Behind us, a car screech
ed its brakes. I expected impact or a gunshot, but neither came.
“Close that goddamn door,” Nelson said. “Hands on the dashboard. You’re not this stupid, Ten.”
I stared straight ahead into the lines of red brake lights. “You can shoot me—that’s your choice. Follow your head or your heart. We’re way past bullshit here.”
“Do not test me, bruh. I’m counting to three. One . . .”
“All Preach’s life, he tried to teach me. Trust him, one last time.”
“Two . . .”
“She’s my woman, Nelson. I have to do this.”
“I will shoot you.”
“She’s worth dying for.” I swung my right leg out of the car, my foot pressing against the asphalt. My feet dragged, waiting to hear the gun’s report. When I didn’t hear anything, I closed my car door behind me and walked past the stalled traffic in the next lane.
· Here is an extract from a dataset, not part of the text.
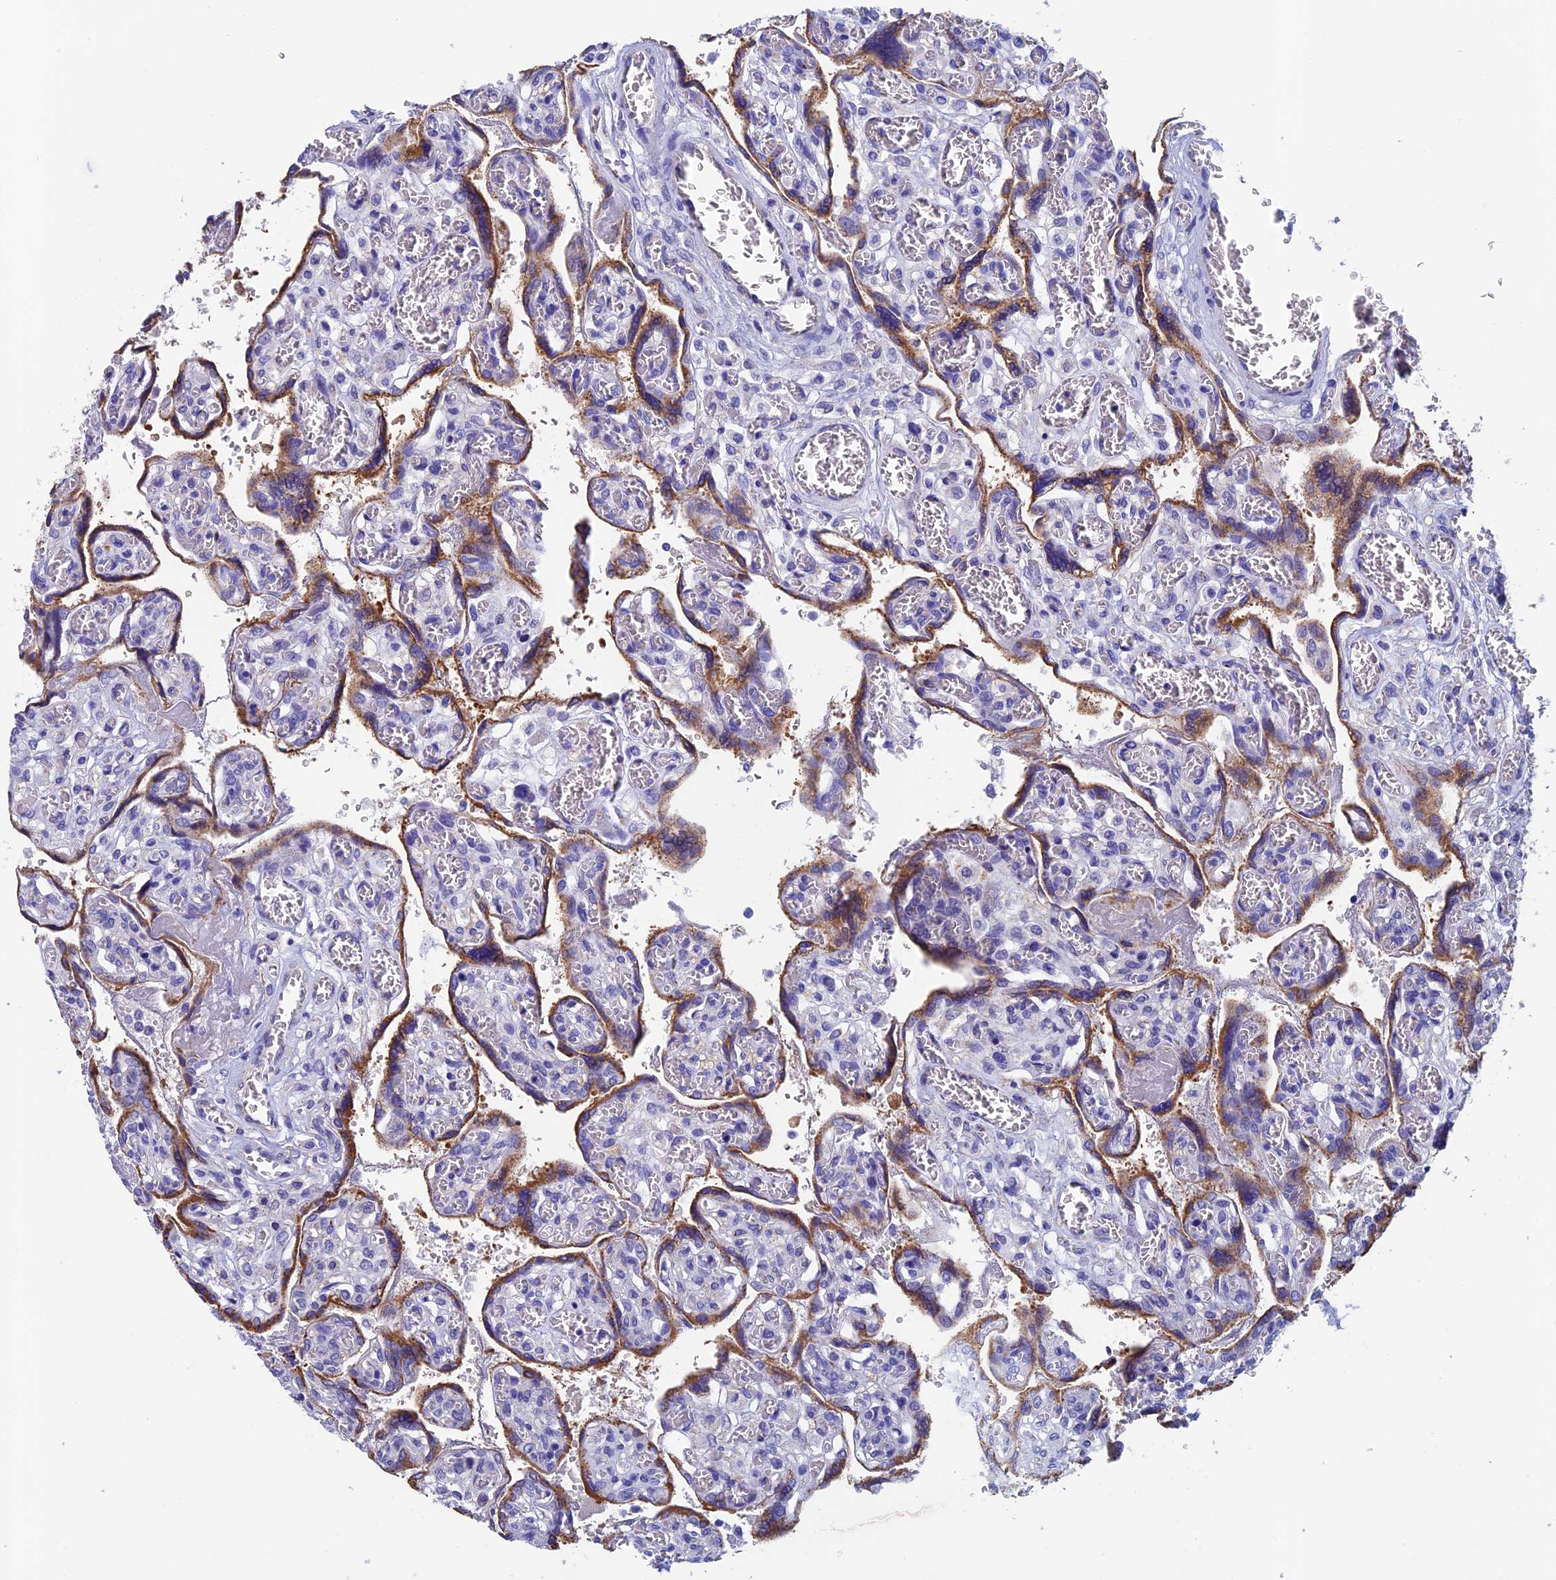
{"staining": {"intensity": "strong", "quantity": ">75%", "location": "cytoplasmic/membranous"}, "tissue": "placenta", "cell_type": "Trophoblastic cells", "image_type": "normal", "snomed": [{"axis": "morphology", "description": "Normal tissue, NOS"}, {"axis": "topography", "description": "Placenta"}], "caption": "Immunohistochemical staining of normal placenta reveals high levels of strong cytoplasmic/membranous positivity in about >75% of trophoblastic cells.", "gene": "SEPTIN1", "patient": {"sex": "female", "age": 39}}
My legs were asleep, slowly waking with each step.
Then I was running.
Nelson flung his car door open. He didn’t want to shoot me, but he could tackle me from behind. Nelson’s footsteps closed behind me, conditioned and quick. Nelson was fast; his breath huffed across the back of my neck as we ran between the crowded lanes. I darted to the shadowy sidewalk.
Nelson brushed my back as I changed direction, trying to grab a handful of my clothes. I pushed off from him, and he stumbled long enough for me to get out of his reach. An empty garbage can crashed behind me, tangling him.
“You’re lying to me, I’ll kill you myself. You’re lying to me, your life is over, you sonofabitch!” Nelson shouted, his voice receding.
I ducked around a corner and was gone.
I left the ampm more than a mile from where I’d begun, with a new throwaway cell phone and enough minutes to last the rest of the night. Or my probable life span. Whichever ended first. I found a mom-and-pop doughnut shop, took a booth in the rear, and kept my face away from the door and windows. A patrol car sped by with sirens fussing, but I paid no attention.